Ghetto

Getto
Structural skeleton of the Great Synagogue’s dome
(Podlaskie Museum in Białystok)

The estimated number of Jews concentrated in the ghettos on the area of the pre-war białostockie voivodeship is about 100 thousand people. The Białystok’s ghetto was one of the biggest in the region, approximately 40 to 60 thousand of people are estimated to live there. It comprised the downtown with streets such as: Jurowiecka, Nowy Świat, Fabryczna etc. The main gate to the Jewish district was located in Kupiecka Street, near the junction with Lipowa Street.

In the ghetto there were workshops operating within the German Manufacturing Zone. Jews worked mainly in the textile factories producing the goods for the German army. They received starvation daily rations for their labour. A worker was entitled to a portion of 500 g of bread (later reduced to 350 g) for a 12-hour work shift. The elderly and ill people got even smaller portions. The daily wage was 1.2 mark while a loaf of bread cost 2.5 marks and a bar of butter 20 marks on the “black market”. In 1943 the food prices doubled. Białystok’s Judenrat deluded themselves that obedience and productivity at work for the Third Reich industry would prevent extermination. Therefore, all acts of disobedience and collaboration with the Polish underground institutions were disapproved.
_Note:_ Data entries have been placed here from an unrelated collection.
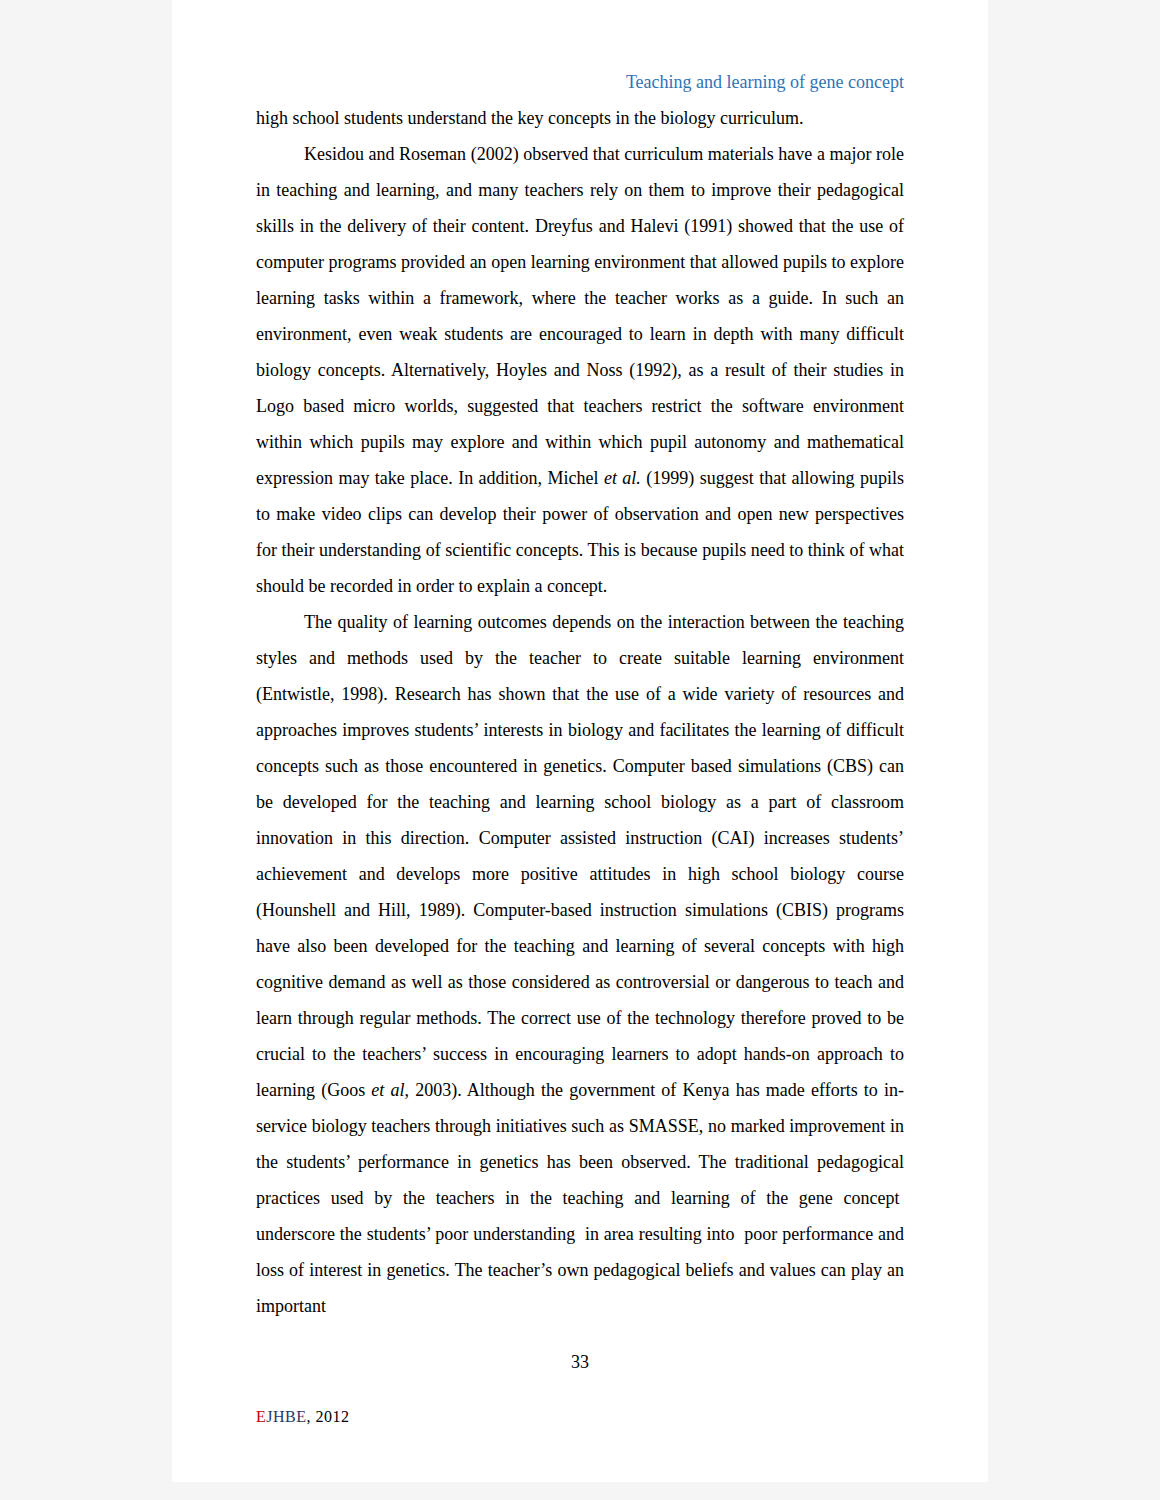Teaching and learning of gene concept
high school students understand the key concepts in the biology curriculum.
Kesidou and Roseman (2002) observed that curriculum materials have a major role in teaching and learning, and many teachers rely on them to improve their pedagogical skills in the delivery of their content. Dreyfus and Halevi (1991) showed that the use of computer programs provided an open learning environment that allowed pupils to explore learning tasks within a framework, where the teacher works as a guide. In such an environment, even weak students are encouraged to learn in depth with many difficult biology concepts. Alternatively, Hoyles and Noss (1992), as a result of their studies in Logo based micro worlds, suggested that teachers restrict the software environment within which pupils may explore and within which pupil autonomy and mathematical expression may take place. In addition, Michel et al. (1999) suggest that allowing pupils to make video clips can develop their power of observation and open new perspectives for their understanding of scientific concepts. This is because pupils need to think of what should be recorded in order to explain a concept.
The quality of learning outcomes depends on the interaction between the teaching styles and methods used by the teacher to create suitable learning environment (Entwistle, 1998). Research has shown that the use of a wide variety of resources and approaches improves students’ interests in biology and facilitates the learning of difficult concepts such as those encountered in genetics. Computer based simulations (CBS) can be developed for the teaching and learning school biology as a part of classroom innovation in this direction. Computer assisted instruction (CAI) increases students’ achievement and develops more positive attitudes in high school biology course (Hounshell and Hill, 1989). Computer-based instruction simulations (CBIS) programs have also been developed for the teaching and learning of several concepts with high cognitive demand as well as those considered as controversial or dangerous to teach and learn through regular methods. The correct use of the technology therefore proved to be crucial to the teachers’ success in encouraging learners to adopt hands-on approach to learning (Goos et al, 2003). Although the government of Kenya has made efforts to in-service biology teachers through initiatives such as SMASSE, no marked improvement in the students’ performance in genetics has been observed. The traditional pedagogical practices used by the teachers in the teaching and learning of the gene concept underscore the students’ poor understanding in area resulting into poor performance and loss of interest in genetics. The teacher’s own pedagogical beliefs and values can play an important
33
EJHBE, 2012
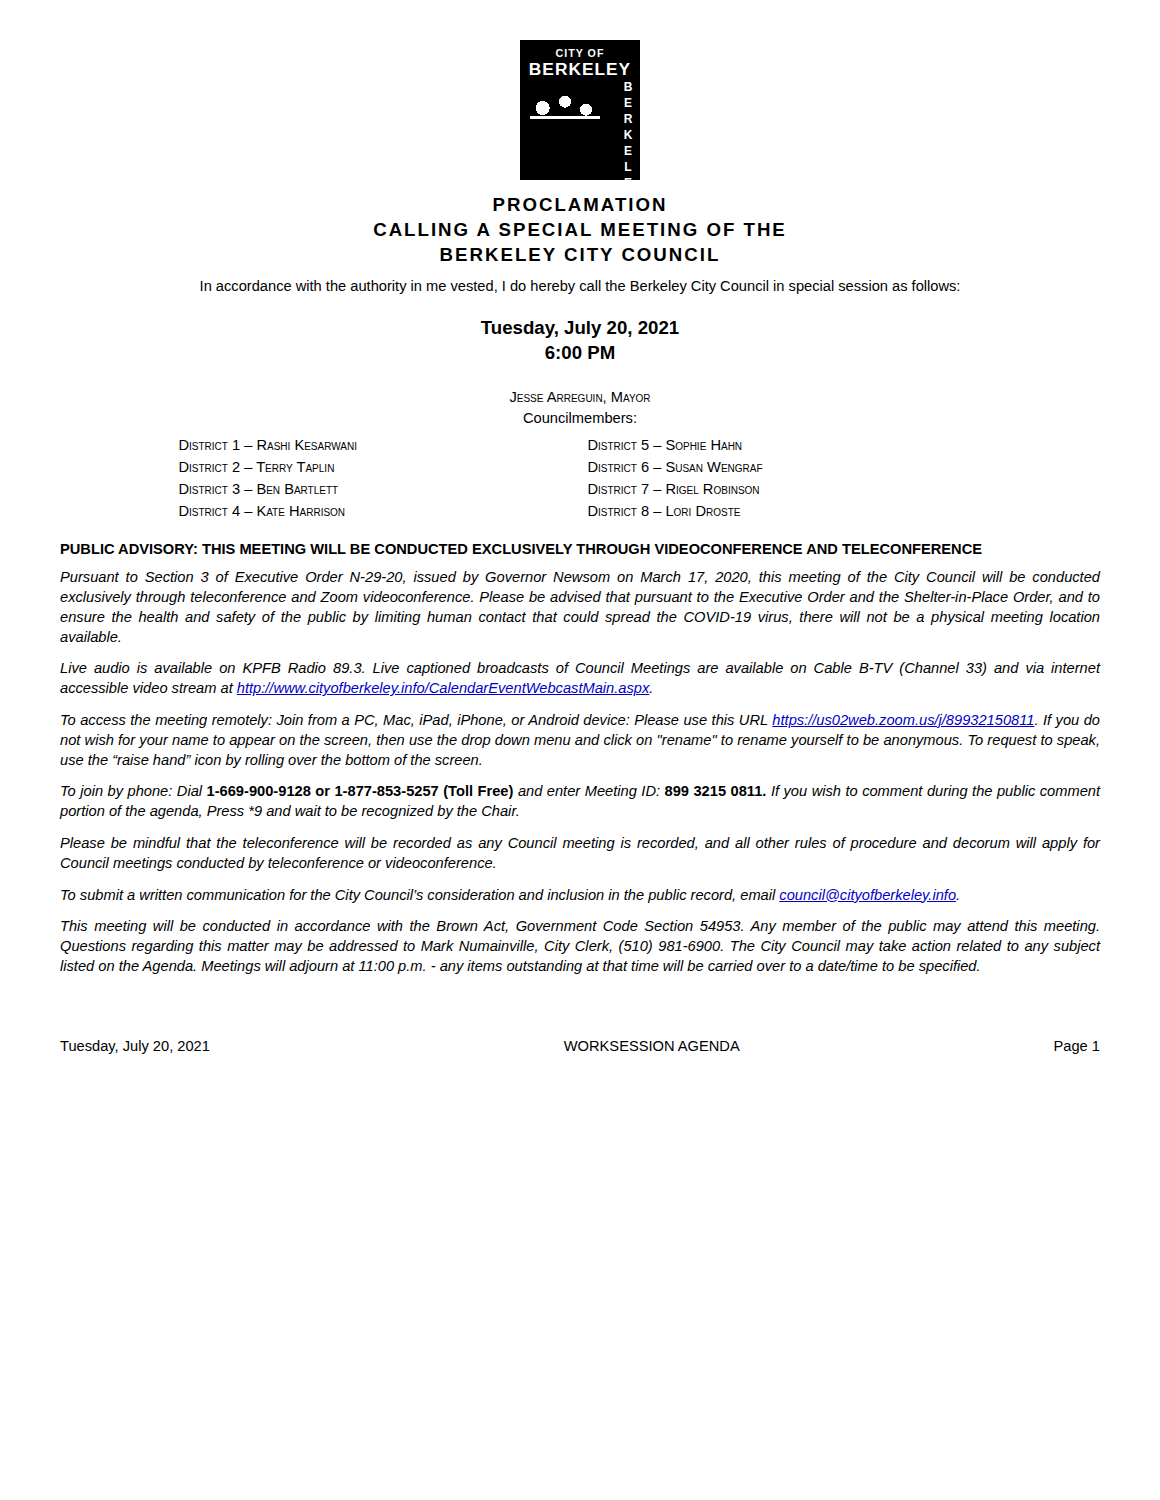CITY OF BERKELEY BERKELEY
PROCLAMATION CALLING A SPECIAL MEETING OF THE BERKELEY CITY COUNCIL
In accordance with the authority in me vested, I do hereby call the Berkeley City Council in special session as follows:
Tuesday, July 20, 2021 6:00 PM
Jesse Arreguin, Mayor
Councilmembers:
| District 1 – Rashi Kesarwani | District 5 – Sophie Hahn |
| District 2 – Terry Taplin | District 6 – Susan Wengraf |
| District 3 – Ben Bartlett | District 7 – Rigel Robinson |
| District 4 – Kate Harrison | District 8 – Lori Droste |
PUBLIC ADVISORY: THIS MEETING WILL BE CONDUCTED EXCLUSIVELY THROUGH VIDEOCONFERENCE AND TELECONFERENCE
Pursuant to Section 3 of Executive Order N-29-20, issued by Governor Newsom on March 17, 2020, this meeting of the City Council will be conducted exclusively through teleconference and Zoom videoconference. Please be advised that pursuant to the Executive Order and the Shelter-in-Place Order, and to ensure the health and safety of the public by limiting human contact that could spread the COVID-19 virus, there will not be a physical meeting location available.
Live audio is available on KPFB Radio 89.3. Live captioned broadcasts of Council Meetings are available on Cable B-TV (Channel 33) and via internet accessible video stream at http://www.cityofberkeley.info/CalendarEventWebcastMain.aspx.
To access the meeting remotely: Join from a PC, Mac, iPad, iPhone, or Android device: Please use this URL https://us02web.zoom.us/j/89932150811. If you do not wish for your name to appear on the screen, then use the drop down menu and click on "rename" to rename yourself to be anonymous. To request to speak, use the “raise hand” icon by rolling over the bottom of the screen.
To join by phone: Dial 1-669-900-9128 or 1-877-853-5257 (Toll Free) and enter Meeting ID: 899 3215 0811. If you wish to comment during the public comment portion of the agenda, Press *9 and wait to be recognized by the Chair.
Please be mindful that the teleconference will be recorded as any Council meeting is recorded, and all other rules of procedure and decorum will apply for Council meetings conducted by teleconference or videoconference.
To submit a written communication for the City Council’s consideration and inclusion in the public record, email council@cityofberkeley.info.
This meeting will be conducted in accordance with the Brown Act, Government Code Section 54953. Any member of the public may attend this meeting. Questions regarding this matter may be addressed to Mark Numainville, City Clerk, (510) 981-6900. The City Council may take action related to any subject listed on the Agenda. Meetings will adjourn at 11:00 p.m. - any items outstanding at that time will be carried over to a date/time to be specified.
Tuesday, July 20, 2021 WORKSESSION AGENDA Page 1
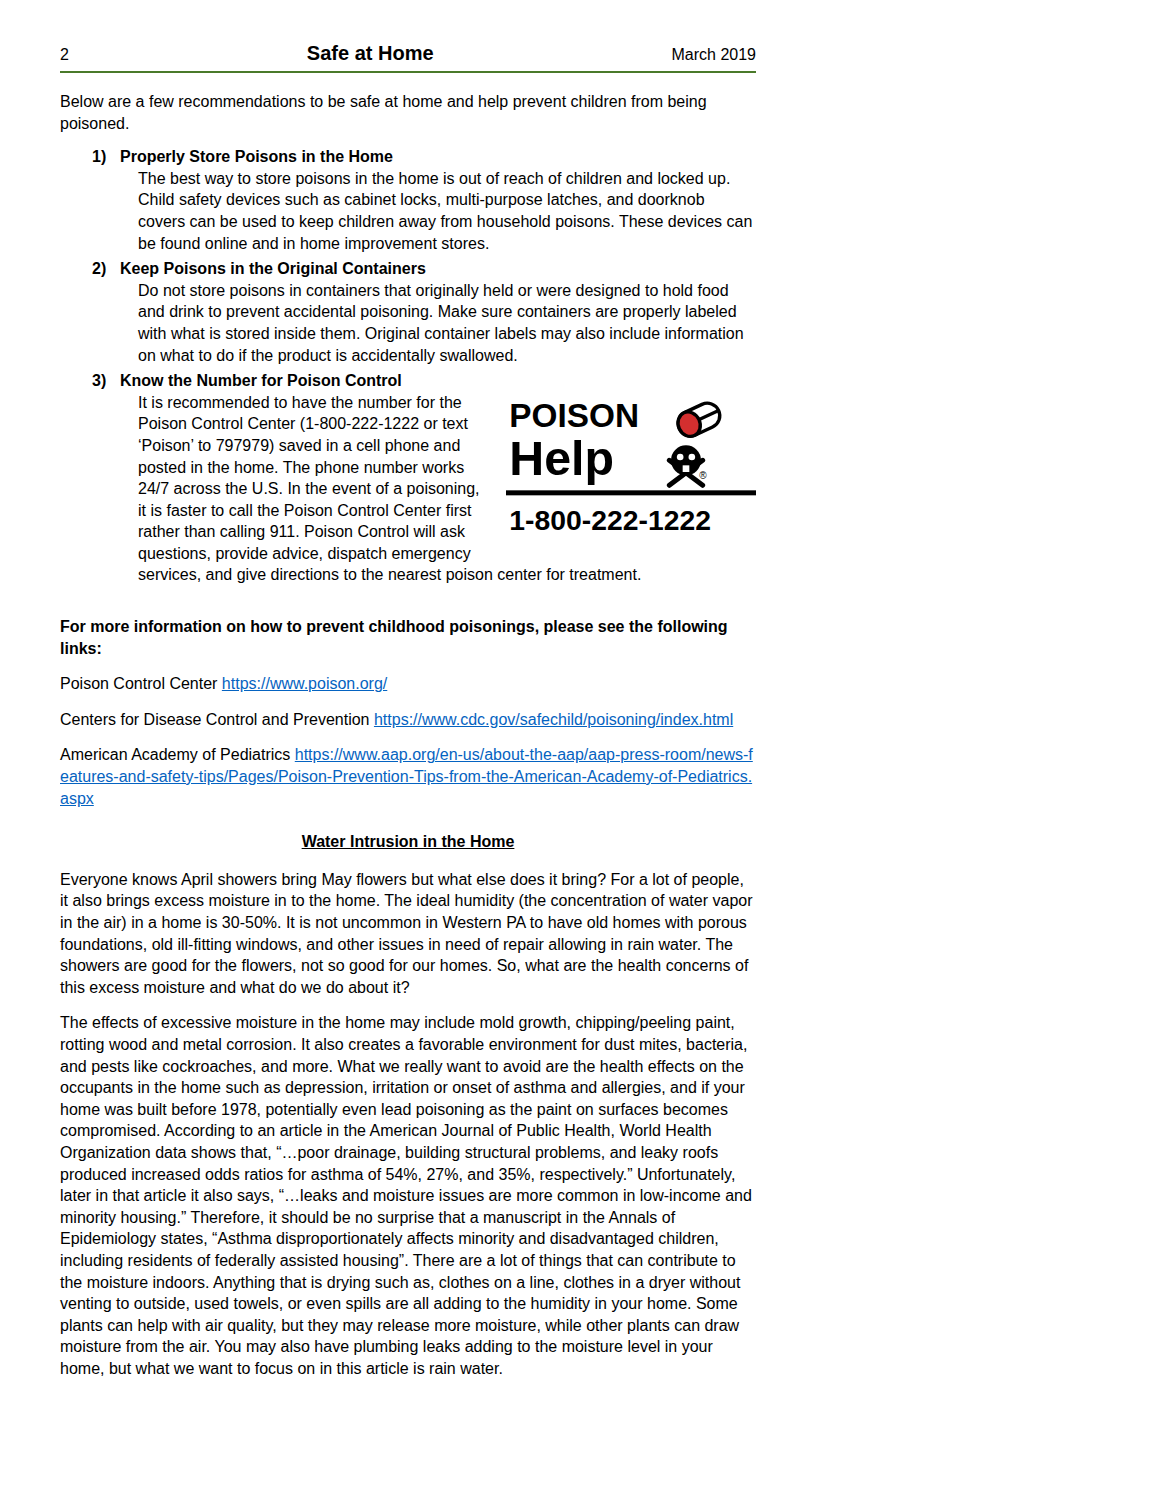2 Safe at Home March 2019
Below are a few recommendations to be safe at home and help prevent children from being poisoned.
Properly Store Poisons in the Home The best way to store poisons in the home is out of reach of children and locked up. Child safety devices such as cabinet locks, multi-purpose latches, and doorknob covers can be used to keep children away from household poisons. These devices can be found online and in home improvement stores.
Keep Poisons in the Original Containers Do not store poisons in containers that originally held or were designed to hold food and drink to prevent accidental poisoning. Make sure containers are properly labeled with what is stored inside them. Original container labels may also include information on what to do if the product is accidentally swallowed.
Know the Number for Poison Control POISON Help ® 1-800-222-1222 It is recommended to have the number for the Poison Control Center (1-800-222-1222 or text ‘Poison’ to 797979) saved in a cell phone and posted in the home. The phone number works 24/7 across the U.S. In the event of a poisoning, it is faster to call the Poison Control Center first rather than calling 911. Poison Control will ask questions, provide advice, dispatch emergency services, and give directions to the nearest poison center for treatment.
For more information on how to prevent childhood poisonings, please see the following links:
Poison Control Center https://www.poison.org/
Centers for Disease Control and Prevention https://www.cdc.gov/safechild/poisoning/index.html
American Academy of Pediatrics https://www.aap.org/en-us/about-the-aap/aap-press-room/news-features-and-safety-tips/Pages/Poison-Prevention-Tips-from-the-American-Academy-of-Pediatrics.aspx
Water Intrusion in the Home
Everyone knows April showers bring May flowers but what else does it bring? For a lot of people, it also brings excess moisture in to the home. The ideal humidity (the concentration of water vapor in the air) in a home is 30-50%. It is not uncommon in Western PA to have old homes with porous foundations, old ill-fitting windows, and other issues in need of repair allowing in rain water. The showers are good for the flowers, not so good for our homes. So, what are the health concerns of this excess moisture and what do we do about it?
The effects of excessive moisture in the home may include mold growth, chipping/peeling paint, rotting wood and metal corrosion. It also creates a favorable environment for dust mites, bacteria, and pests like cockroaches, and more. What we really want to avoid are the health effects on the occupants in the home such as depression, irritation or onset of asthma and allergies, and if your home was built before 1978, potentially even lead poisoning as the paint on surfaces becomes compromised. According to an article in the American Journal of Public Health, World Health Organization data shows that, “…poor drainage, building structural problems, and leaky roofs produced increased odds ratios for asthma of 54%, 27%, and 35%, respectively.” Unfortunately, later in that article it also says, “…leaks and moisture issues are more common in low-income and minority housing.” Therefore, it should be no surprise that a manuscript in the Annals of Epidemiology states, “Asthma disproportionately affects minority and disadvantaged children, including residents of federally assisted housing”. There are a lot of things that can contribute to the moisture indoors. Anything that is drying such as, clothes on a line, clothes in a dryer without venting to outside, used towels, or even spills are all adding to the humidity in your home. Some plants can help with air quality, but they may release more moisture, while other plants can draw moisture from the air. You may also have plumbing leaks adding to the moisture level in your home, but what we want to focus on in this article is rain water.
In August 1943, Jewish independence fighters organised an uprising in the ghetto. Their aim was to force the wooden fence and escape to the Knyszyn Forest. Most of insurgents died, only few of them managed to hide and survive. Soon after, Germans liquidated the ghetto, and its inhabitants were transported to extermination camps in Treblinka and Auschwitz-Birkenau.
The end of the Jewish population’s road were death camps, gas chambers and crematories.